Educator
In 2009, I edited and designed a book called Graphic Design Theory: Readings from the Field (Princeton Architectural Press). This book presents primary texts from important historical and contemporary design thinkers. I continue to build upon design history and theory as I work at Miami University to pragmatically equip my students for a rapidly changing, technologically-driven world. I see professional/cultural shifts all around and want my students to engage fully in the opportunities that emerge.
Traditional top-down systems are transforming into distributed participatory tools of creation like Flickr, Threadless, Lulu, and Facebook. I’m fascinated by the designer’s place within this new paradigm. As more and more citizens are propelled by technology into the production of content and form, the traditional professional practice of graphic design must expand to consider forms of co-creation.

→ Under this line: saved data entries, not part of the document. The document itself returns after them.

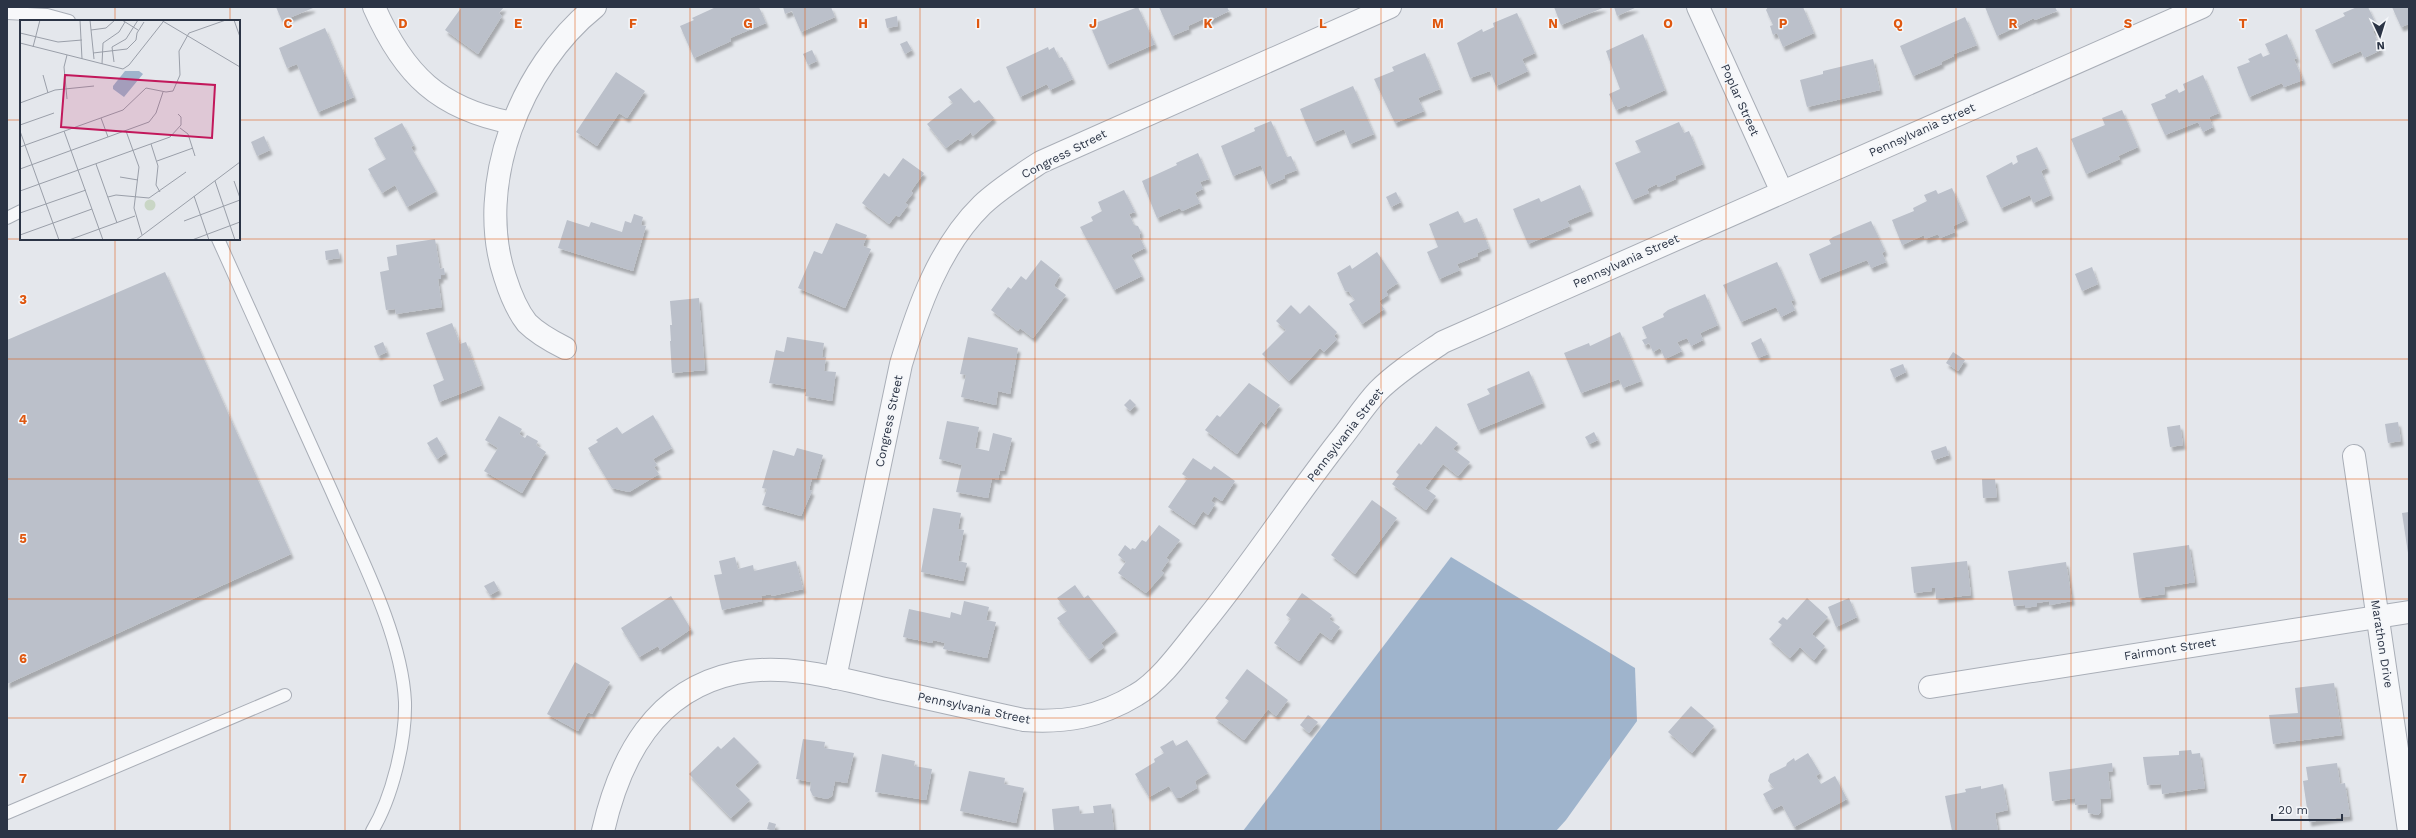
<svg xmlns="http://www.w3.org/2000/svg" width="2416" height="838" viewBox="0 0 2416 838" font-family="'Work Sans',sans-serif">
	<defs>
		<filter id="shadow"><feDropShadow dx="2.5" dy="4.5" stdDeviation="1" flood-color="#0004"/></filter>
	</defs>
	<rect width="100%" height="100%" fill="#e4e7ec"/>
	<polygon fill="#9fb4cc" points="1451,557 1635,668 1637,721 1566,820 1556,831 1243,831"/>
	<g fill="#bbc0ca" filter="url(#shadow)">
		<polygon points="276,7 312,7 313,8 282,21"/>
		<polygon points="459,7 504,7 499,13 502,16 478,54 445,30 461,8"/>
		<polygon points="716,7 759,7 766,23 730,38 731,41 694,58 680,26 694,20 692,18"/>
		<polygon points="783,7 831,7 835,17 801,32 792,11 785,14"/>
		<polygon points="1138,7 1155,44 1107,65 1090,25"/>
		<polygon points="1159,7 1227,7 1229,11 1205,23 1203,19 1188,26 1189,29 1172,36"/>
		<polygon points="1554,7 1605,7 1561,25"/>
		<polygon points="1614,7 1637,7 1617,16"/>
		<polygon points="1768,7 1803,7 1814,33 1783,47 1777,33 1773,35 1770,26 1773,25 1766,10"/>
		<polygon points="1985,7 2055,7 2057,11 2035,20 2034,18 1997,36"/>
		<polygon points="2357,7 2368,7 2378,28 2373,31 2381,50 2364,58 2361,51 2331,64 2315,30 2345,16 2343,13"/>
		<polygon points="2392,7 2409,7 2409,24 2401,27"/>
		<polygon points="1517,13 1535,53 1522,59 1528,71 1496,86 1490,71 1470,78 1457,43 1482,29 1483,32 1494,27 1493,23"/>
		<polygon points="897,16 898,26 887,28 885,19"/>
		<polygon points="1965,17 1977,45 1954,54 1954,56 1941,62 1942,64 1913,76 1900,46"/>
		<polygon points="325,28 354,97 318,112 297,64 287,68 279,48"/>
		<polygon points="1643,34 1665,90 1628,107 1627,105 1616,110 1609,94 1620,89 1606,51"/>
		<polygon points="2287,34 2297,58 2294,59 2303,80 2284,87 2282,83 2249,97 2237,67 2250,62 2248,59 2261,53 2263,57 2270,54 2265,44"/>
		<polygon points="907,41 912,50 905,54 900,44"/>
		<polygon points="1048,47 1049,50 1054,47 1059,58 1062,57 1073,79 1050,90 1047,84 1020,97 1006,67"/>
		<polygon points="812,50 817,61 808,65 803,54"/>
		<polygon points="1425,53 1440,89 1418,98 1424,111 1395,123 1374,79 1394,71 1392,67"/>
		<polygon points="1873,59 1880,90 1807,107 1800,80 1823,74 1823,71"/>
		<polygon points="616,72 645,91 627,118 619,113 597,146 576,132"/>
		<polygon points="2203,75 2219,113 2209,117 2213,127 2203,132 2198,122 2165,135 2151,104 2166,98 2165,95 2177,89 2179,93 2185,90 2183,84"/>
		<polygon points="1353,86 1374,134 1350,144 1344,129 1314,142 1300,109"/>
		<polygon points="961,88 974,103 979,100 994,118 973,136 969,130 970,133 960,141 958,139 946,148 927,124 953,103 948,97"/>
		<polygon points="2122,110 2138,147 2118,156 2120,159 2086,174 2071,139 2105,125 2102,118"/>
		<polygon points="1271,121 1287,157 1291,156 1297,170 1284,175 1285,178 1269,185 1261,165 1233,176 1221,146 1255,131 1254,128"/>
		<polygon points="1679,122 1684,133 1689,131 1703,164 1675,176 1676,179 1658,187 1657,184 1647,189 1649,193 1632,200 1615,163 1641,152 1635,141"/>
		<polygon points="402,123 414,145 411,147 436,191 407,207 395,185 382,193 368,169 386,159 374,138"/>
		<polygon points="264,136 270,150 257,156 251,142"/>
		<polygon points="2037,147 2047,168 2041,171 2051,195 2033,203 2030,195 2001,208 1986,176 2012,162 2013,165 2018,162 2016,156"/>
		<polygon points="1198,153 1209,179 1200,182 1203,189 1195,193 1200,203 1182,211 1180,208 1157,218 1142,181 1177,165 1176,163"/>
		<polygon points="903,158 924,173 911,191 913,193 905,203 908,205 899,217 896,215 889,224 862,203 884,173 889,177"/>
		<polygon points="1580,185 1591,211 1567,221 1570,226 1528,244 1513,209 1539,198 1541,202"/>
		<polygon points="1952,188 1966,220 1953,226 1955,232 1940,238 1938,234 1925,239 1924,235 1902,245 1892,220 1914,211 1913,208 1927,201 1924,195 1936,190 1938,194"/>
		<polygon points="1124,190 1135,212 1129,214 1134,225 1138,226 1141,232 1139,236 1145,248 1131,255 1142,276 1114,290 1080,227 1093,221 1091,217 1102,211 1098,202"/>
		<polygon points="1396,192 1401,202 1391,207 1386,197"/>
		<polygon points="1458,211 1464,223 1477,218 1489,248 1477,253 1478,256 1457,264 1460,270 1439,279 1427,252 1438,247 1429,224"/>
		<polygon points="634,214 643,217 641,225 646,226 633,271 558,248 567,220 589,227 591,222 622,232 625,221 631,223"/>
		<polygon points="1871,221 1885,251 1882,253 1886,262 1871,268 1867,260 1819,279 1809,254 1831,244 1829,240 1833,237"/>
		<polygon points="836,223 867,235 863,246 871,249 845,308 798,288 814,251 822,254"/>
		<polygon points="435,239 440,269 444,268 445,275 441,275 441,279 438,279 442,307 396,314 395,309 386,310 380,272 389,270 387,257 397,255 396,245"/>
		<polygon points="338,249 340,258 326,260 325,251"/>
		<polygon points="1377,252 1398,283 1386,291 1388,295 1379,301 1384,309 1362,324 1349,304 1355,300 1349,292 1345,291 1337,273 1350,265 1352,269"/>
		<polygon points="1041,260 1060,275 1054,286 1066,295 1033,338 1020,328 1018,331 991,310 1008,287 1011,289 1021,276 1026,280"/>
		<polygon points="1777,262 1794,300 1791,301 1795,310 1781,317 1776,307 1741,322 1723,285"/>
		<polygon points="2092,267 2098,284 2082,291 2075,274"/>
		<polygon points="165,272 291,554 7,684 7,340"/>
		<polygon points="1705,294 1718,325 1700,333 1703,340 1691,346 1687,338 1677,342 1682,351 1665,359 1660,348 1653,352 1649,343 1645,345 1642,340 1647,338 1642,327 1664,317 1663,314 1668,310"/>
		<polygon points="699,298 705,370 672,373 670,341 671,341 670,325 672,325 670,301"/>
		<polygon points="1291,305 1300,314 1309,305 1337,332 1334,336 1337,339 1324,352 1320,348 1289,381 1262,354 1286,330 1276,321"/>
		<polygon points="452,323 460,344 466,342 482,385 439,402 433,385 444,380 426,333"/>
		<polygon points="1620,332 1641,381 1623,388 1619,379 1581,393 1564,353 1589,343 1590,346"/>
		<polygon points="787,337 824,343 822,357 826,357 824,371 836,372 832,401 805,396 807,389 769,383 776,350 784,352"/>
		<polygon points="968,337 1018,348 1010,394 998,391 996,405 961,397 966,375 960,374"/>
		<polygon points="1761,338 1768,354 1758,358 1751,343"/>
		<polygon points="383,342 387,352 378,356 374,346"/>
		<polygon points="1953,352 1965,360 1958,371 1946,363"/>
		<polygon points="1903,364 1906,372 1894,378 1890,369"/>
		<polygon points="1529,371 1543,403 1478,430 1467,404 1490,394 1487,389"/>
		<polygon points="1249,383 1280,405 1265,425 1261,421 1237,454 1205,430 1217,415 1220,417"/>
		<polygon points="1130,399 1136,405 1130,411 1124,405"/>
		<polygon points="653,415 672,448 653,459 657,465 654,467 659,474 629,492 612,488 588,448 598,442 596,440 617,427 622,434"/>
		<polygon points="499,416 522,429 519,434 525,438 527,435 538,441 536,445 546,452 522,493 484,471 498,448 485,440"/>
		<polygon points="947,421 979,427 975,448 989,451 993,433 1012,438 1004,471 1000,470 998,480 992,478 988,498 956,492 962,465 939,459"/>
		<polygon points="2398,422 2401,441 2388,443 2385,424"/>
		<polygon points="2180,425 2183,445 2170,447 2167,427"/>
		<polygon points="1436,426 1458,443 1453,449 1470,462 1458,476 1443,464 1425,488 1436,496 1426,510 1392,484 1399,475 1396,472 1419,443 1421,445"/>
		<polygon points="1594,432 1598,440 1589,444 1585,437"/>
		<polygon points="437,437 446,453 437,459 427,443"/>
		<polygon points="1946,446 1949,455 1934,460 1931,451"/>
		<polygon points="797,448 823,455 816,479 812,478 809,490 812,491 801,516 762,505 767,489 762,488 773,450 794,456"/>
		<polygon points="1193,458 1211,470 1214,466 1235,481 1222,501 1214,496 1211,501 1215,504 1208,515 1203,511 1194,525 1168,507 1188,478 1182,474"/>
		<polygon points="1982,479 1995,479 1997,497 1983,498"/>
		<polygon points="1372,500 1397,518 1355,574 1331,555"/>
		<polygon points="933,508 961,513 958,529 964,530 958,561 967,563 963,581 921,572"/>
		<polygon points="2409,512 2409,552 2408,553 2402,513"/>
		<polygon points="1159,525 1180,540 1166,558 1169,560 1161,571 1164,573 1146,593 1118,573 1126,562 1118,555 1125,545 1131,550 1132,548 1135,549 1142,540 1146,542"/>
		<polygon points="2189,545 2195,582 2164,587 2165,594 2139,598 2133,553"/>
		<polygon points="735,557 738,569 753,565 754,571 796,561 803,589 772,596 771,594 761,596 762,601 722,610 714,575 722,574 719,561"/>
		<polygon points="1967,561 1971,595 1936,599 1935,588 1932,588 1932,591 1914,593 1911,567"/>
		<polygon points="2066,562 2072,601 2050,605 2049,601 2037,603 2037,606 2025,608 2025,605 2014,606 2008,571"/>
		<polygon points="494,581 499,590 490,595 484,586"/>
		<polygon points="1075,585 1084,598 1088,595 1116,631 1101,643 1104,647 1089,659 1057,618 1067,611 1057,598"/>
		<polygon points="1302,593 1332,615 1329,619 1340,627 1331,640 1320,632 1299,661 1274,643 1291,619 1286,615"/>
		<polygon points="671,596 691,629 660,650 658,646 639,657 621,628"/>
		<polygon points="1807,598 1828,617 1812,634 1825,646 1814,660 1800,647 1790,658 1769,639 1782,625 1778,622 1783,617 1787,620"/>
		<polygon points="1849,598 1857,617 1836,627 1828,607"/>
		<polygon points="964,601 989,607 986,620 996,622 987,658 943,649 945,643 933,640 932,643 903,637 909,609 950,618 951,612 961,615"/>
		<polygon points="575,662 610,682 592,714 588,712 578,731 547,714"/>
		<polygon points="1247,669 1288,700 1276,716 1268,709 1244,740 1215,718 1229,701 1225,698"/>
		<polygon points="2334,683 2342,735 2273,744 2269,715 2298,713 2295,688"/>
		<polygon points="1691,706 1714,726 1692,753 1668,732"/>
		<polygon points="1308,715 1318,722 1309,733 1300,725"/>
		<polygon points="734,737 759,762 735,785 750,800 731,818 689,774 718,746 721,749"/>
		<polygon points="803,739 825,742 824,748 854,753 847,783 835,781 832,796 827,799 813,796 810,790 811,782 796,779"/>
		<polygon points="1173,740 1176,746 1187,740 1208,773 1195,781 1197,788 1180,798 1176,798 1169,786 1149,797 1135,774 1155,762 1154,759 1164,753 1160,747"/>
		<polygon points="2191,750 2192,754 2200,753 2205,788 2162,794 2161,784 2147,785 2143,757 2179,755 2179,751"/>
		<polygon points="1808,753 1820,773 1816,776 1821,784 1835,776 1847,799 1794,827 1782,805 1772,810 1763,794 1774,788 1768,781 1770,774 1786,766 1787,763 1794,758 1795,761"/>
		<polygon points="882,754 915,761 914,766 932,769 926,800 875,792"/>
		<polygon points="2112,763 2113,771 2108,772 2111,798 2100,799 2101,812 2098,815 2088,813 2087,804 2075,805 2075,798 2052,801 2049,772"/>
		<polygon points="2337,763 2340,784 2345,783 2350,816 2309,822 2303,781 2308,780 2306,767"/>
		<polygon points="969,771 1005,778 1004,784 1024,788 1016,823 960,811"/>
		<polygon points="2003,784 2008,810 1995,813 1998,831 1952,831 1945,796 1966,792 1965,789 1981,786 1981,789"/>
		<polygon points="1111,804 1114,831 1054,831 1052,809 1079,806 1080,814 1094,813 1093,806"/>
		<polygon points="769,822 776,824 774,831 767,829"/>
	</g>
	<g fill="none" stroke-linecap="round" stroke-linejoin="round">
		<g stroke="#a9aeb7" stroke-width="14">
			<g id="service">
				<polyline points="7,13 47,15 69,21"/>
				<polyline points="7,218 21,211"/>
				<path d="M218,239C256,323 294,408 332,492C359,554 402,635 405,702C406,741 392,798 372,831"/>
				<polyline points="7,813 285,695"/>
			</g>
		</g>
		<g stroke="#a9aeb7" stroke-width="24">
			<g id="minor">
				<path d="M374,7C404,75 439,109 513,123"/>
				<polyline points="1698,7 1782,192"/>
				<path d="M565,348C551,341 538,334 527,323C516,309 510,293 505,277C474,185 521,66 595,7"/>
				<polyline points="2354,456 2409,831"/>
				<path d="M835,678L901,364C918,308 939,247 982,205C1000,188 1021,175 1041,162L1390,7"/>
				<polyline points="1930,687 2409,612"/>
				<path d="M603,831C620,757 655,690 736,673C785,663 838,678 885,689C932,699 978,710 1024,720C1065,723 1100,717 1136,695C1162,680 1186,644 1206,620C1253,562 1293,500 1339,441C1352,425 1364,406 1378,391C1397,372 1421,357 1443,342L2202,7"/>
			</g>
		</g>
		<use href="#service" stroke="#f7f8fa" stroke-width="12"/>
		<use href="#minor" stroke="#f7f8fa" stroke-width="22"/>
	</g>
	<path fill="none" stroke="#df570f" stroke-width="1" stroke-opacity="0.55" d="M115,7V21M230,7V21M345,7V831M460,7V831M575,7V831M690,7V831M805,7V831M920,7V831M1035,7V831M1150,7V831M1266,7V831M1381,7V831M1496,7V831M1611,7V831M1726,7V831M1841,7V831M1956,7V831M2071,7V831M2186,7V831M2301,7V831M7,120H21M239,120H2409M7,239H2409M115,239V831M230,239V831M7,359H2409M7,479H2409M7,599H2409M7,718H2409"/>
	<g text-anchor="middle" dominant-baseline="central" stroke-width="3" stroke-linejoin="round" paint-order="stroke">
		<g font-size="12" fill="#2b3445" stroke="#f4f6f9">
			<text transform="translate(1740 100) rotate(66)">Poplar Street</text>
			<text transform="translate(1922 130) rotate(-24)">Pennsylvania Street</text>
			<text transform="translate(1064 154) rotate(-27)">Congress Street</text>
			<text transform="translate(1626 261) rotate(-24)">Pennsylvania Street</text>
			<text transform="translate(889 421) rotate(-78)">Congress Street</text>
			<text transform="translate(1345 435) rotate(-52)">Pennsylvania Street</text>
			<text transform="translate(2382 644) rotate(81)">Marathon Drive</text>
			<text transform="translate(2170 649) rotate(-9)">Fairmont Street</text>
			<text transform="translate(974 708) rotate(12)">Pennsylvania Street</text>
		</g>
	</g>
	<g transform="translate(20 20)">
		<rect width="220" height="220" fill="#e4e7ec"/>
		<path d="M124.5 185a5.5 5.5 0 1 1 11 0a5.5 5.5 0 1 1-11 0Z" fill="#c9d6c5"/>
		<path d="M105,51H119L123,54L104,77L93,69V66Z" fill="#9fb4cc"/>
		<path fill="none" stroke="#9a9fa9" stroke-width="1" d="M60,0L62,39M70,0L74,39M102,0L118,10M141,0L220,47M214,0L220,17M71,10L86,8L95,0M0,13L38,22L62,20M0,23L103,49L109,45L143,2M13,27L20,0M73,33L107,29L116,20L117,13L124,2M94,42L92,27L106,19L118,0M82,44L83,23L99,12L105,2M23,55L28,73M47,79L44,47L47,35M0,83L35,70L74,66M81,98L88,117M0,105L34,93M160,108L168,114L175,136M0,111L39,220M44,111L83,220M106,111L119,147L114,188L122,215M131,124L138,146L136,165L140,172M0,127L103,90L126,68L146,72L153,71L160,55L159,31L169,13L206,0M137,141L173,128M76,144L97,203M0,149L129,102L136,93L143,72M100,157L118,160M195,161L215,220M214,161L220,178M0,171L150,117L161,105V97L158,94M174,176L189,220M88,177L96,175L129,178L166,152M0,193L66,170M164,201L220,180M0,215L72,189M49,220L115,196M116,220L220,142M172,220L220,202"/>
		<path fill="#c2185b" fill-opacity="0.15" stroke="#c2185b" stroke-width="2" d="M45,55L195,65L192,118L41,107Z"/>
		<rect width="220" height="220" fill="none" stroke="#2b3445" stroke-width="2"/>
	</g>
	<g font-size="13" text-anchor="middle" font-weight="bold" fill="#df570f" stroke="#f4f6f9" stroke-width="3" stroke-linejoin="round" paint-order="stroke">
		<text x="288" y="28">C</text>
		<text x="403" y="28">D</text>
		<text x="518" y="28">E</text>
		<text x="633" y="28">F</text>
		<text x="748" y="28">G</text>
		<text x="863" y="28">H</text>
		<text x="978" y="28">I</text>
		<text x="1093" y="28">J</text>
		<text x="1208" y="28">K</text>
		<text x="1323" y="28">L</text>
		<text x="1438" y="28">M</text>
		<text x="1553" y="28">N</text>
		<text x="1668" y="28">O</text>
		<text x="1783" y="28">P</text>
		<text x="1898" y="28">Q</text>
		<text x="2013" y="28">R</text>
		<text x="2128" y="28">S</text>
		<text x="2243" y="28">T</text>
		<text x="23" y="304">3</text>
		<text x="23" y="424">4</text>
		<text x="23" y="543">5</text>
		<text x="23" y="663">6</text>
		<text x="23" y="783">7</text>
	</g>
	<rect width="2416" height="838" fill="none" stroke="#2b3445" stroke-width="16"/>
	<g transform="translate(2380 36) rotate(176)" stroke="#f4f6f9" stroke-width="3" paint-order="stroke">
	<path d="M0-3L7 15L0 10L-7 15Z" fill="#2b3445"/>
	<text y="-6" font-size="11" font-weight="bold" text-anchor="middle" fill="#2b3445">N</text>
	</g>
	<path d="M2272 814v6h70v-6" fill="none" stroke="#2b3445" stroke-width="2"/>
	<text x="2278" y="814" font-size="12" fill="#2b3445" stroke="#f4f6f9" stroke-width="3" paint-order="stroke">20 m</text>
</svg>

I inspire collaboration and co-creation in many ways in my classes. I’ve found formats like blogs hone such skills in students, encouraging them to evaluate peer work, participate more fully in group projects, share resources and take more responsibility for their education. In addition I assign large-scale collaborative projects within my classroom and cross-institutional projects between my classes and design studios at other institutions like The Maryland Institute College of Art (MICA). In such projects students co-create work using online resources like Flickr and Googledocs. They begin to rethink design as an open-ended system rather than a finished, polished product.
While encouraging co-creative projects in my classes, I co-authored a new book for Princeton Architectural Press called Participate: Designing with User-Generated Content (Helen Armstrong and Zvezdana Stojmirovic, 2011).